» **Material for the task**
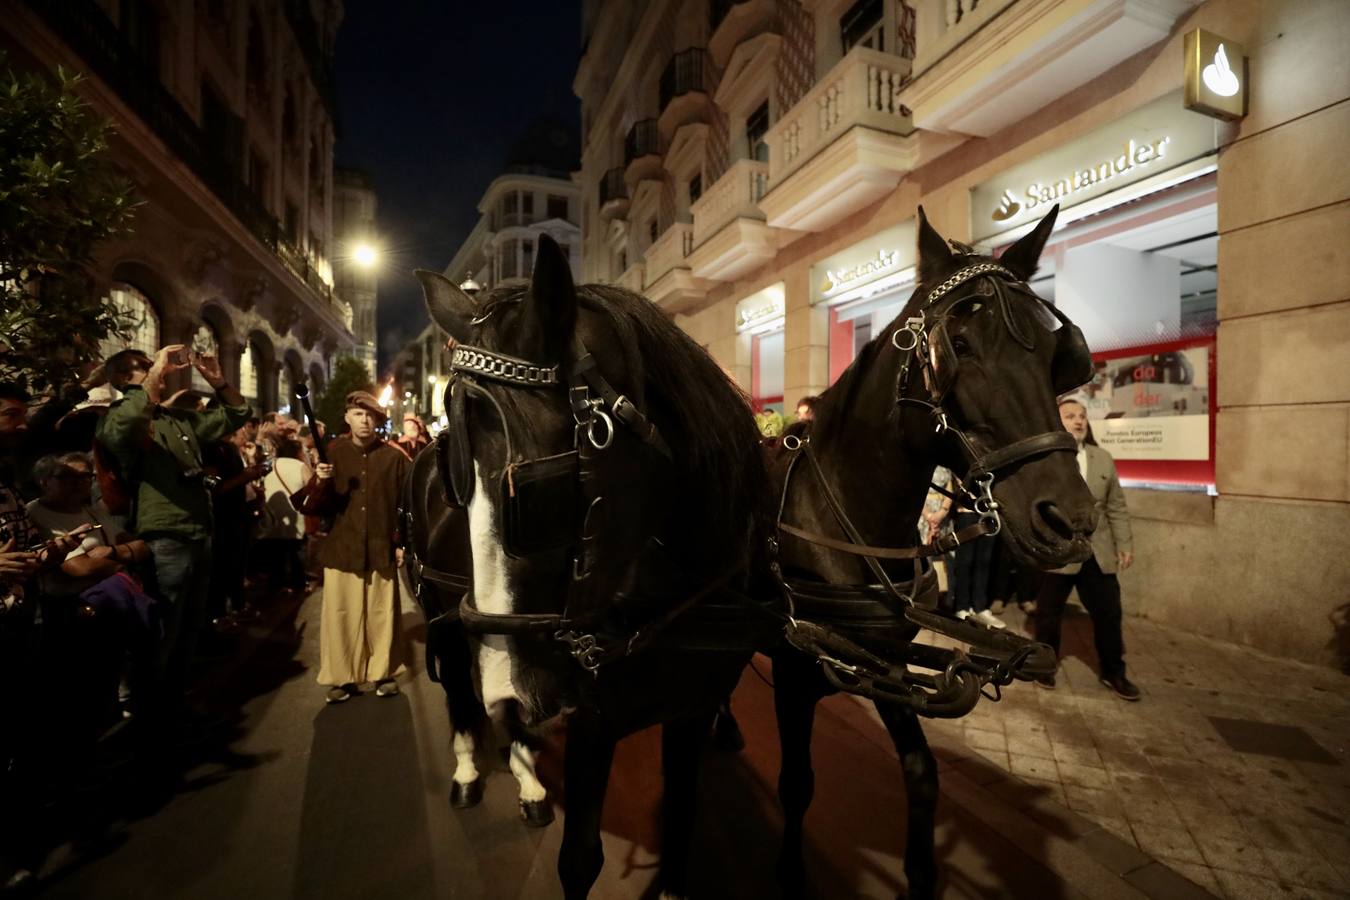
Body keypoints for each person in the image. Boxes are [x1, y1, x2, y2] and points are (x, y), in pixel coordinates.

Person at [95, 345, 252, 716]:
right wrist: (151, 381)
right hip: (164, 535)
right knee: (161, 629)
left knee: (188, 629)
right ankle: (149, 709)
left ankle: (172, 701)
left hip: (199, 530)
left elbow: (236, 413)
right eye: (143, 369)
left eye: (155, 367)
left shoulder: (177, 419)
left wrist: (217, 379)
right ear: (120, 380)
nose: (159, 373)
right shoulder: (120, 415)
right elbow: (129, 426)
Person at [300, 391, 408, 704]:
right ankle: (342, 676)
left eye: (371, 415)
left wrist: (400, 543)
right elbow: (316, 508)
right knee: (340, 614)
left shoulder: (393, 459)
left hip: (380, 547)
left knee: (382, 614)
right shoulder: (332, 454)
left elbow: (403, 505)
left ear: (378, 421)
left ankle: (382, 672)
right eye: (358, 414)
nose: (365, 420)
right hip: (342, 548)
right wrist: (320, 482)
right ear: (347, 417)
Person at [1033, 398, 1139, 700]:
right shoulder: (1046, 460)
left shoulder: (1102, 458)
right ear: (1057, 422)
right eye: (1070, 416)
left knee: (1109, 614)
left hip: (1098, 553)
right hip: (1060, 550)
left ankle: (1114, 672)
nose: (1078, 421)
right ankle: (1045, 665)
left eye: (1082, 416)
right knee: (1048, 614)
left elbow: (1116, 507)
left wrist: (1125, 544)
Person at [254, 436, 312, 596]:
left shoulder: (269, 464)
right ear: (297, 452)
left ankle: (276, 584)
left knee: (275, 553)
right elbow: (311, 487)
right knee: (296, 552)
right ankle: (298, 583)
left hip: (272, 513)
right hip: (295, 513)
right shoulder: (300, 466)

» **Your objective**
Copy the entries character for character, excluding any pictures.

» **Your solution**
Body keypoints for each person in the image. Boxes are [x1, y1, x2, y2] and points are (x, y), in pixel coordinates.

Person at [95, 345, 252, 716]:
right wrist: (151, 381)
right hip: (164, 535)
right knee: (161, 629)
left knee: (188, 629)
right ankle: (149, 709)
left ankle: (172, 701)
left hip: (199, 530)
left elbow: (236, 413)
right eye: (143, 369)
left eye: (155, 367)
left shoulder: (177, 419)
left wrist: (217, 379)
right ear: (120, 380)
nose: (159, 373)
right shoulder: (120, 415)
right elbow: (129, 426)
Person at [300, 391, 408, 704]:
right ankle: (342, 676)
left eye: (371, 415)
left wrist: (400, 543)
right elbow: (316, 508)
right knee: (340, 614)
left shoulder: (393, 459)
left hip: (380, 547)
left knee: (382, 614)
right shoulder: (332, 454)
left elbow: (403, 505)
left ear: (378, 421)
left ankle: (382, 672)
right eye: (358, 414)
nose: (365, 420)
right hip: (342, 548)
right wrist: (320, 482)
right ear: (347, 417)
Person at [1033, 398, 1139, 700]:
right shoulder: (1046, 460)
left shoulder: (1102, 458)
right ear: (1057, 422)
right eye: (1070, 416)
left knee: (1109, 614)
left hip: (1098, 553)
right hip: (1060, 550)
left ankle: (1114, 672)
nose: (1078, 421)
right ankle: (1045, 665)
left eye: (1082, 416)
right knee: (1048, 614)
left elbow: (1116, 507)
left wrist: (1125, 544)
Person at [254, 436, 312, 596]:
left shoulder: (269, 464)
right ear: (297, 452)
left ankle: (276, 584)
left knee: (275, 553)
right elbow: (311, 487)
right knee: (296, 552)
right ankle: (298, 583)
left hip: (272, 513)
right hip: (295, 513)
right shoulder: (300, 466)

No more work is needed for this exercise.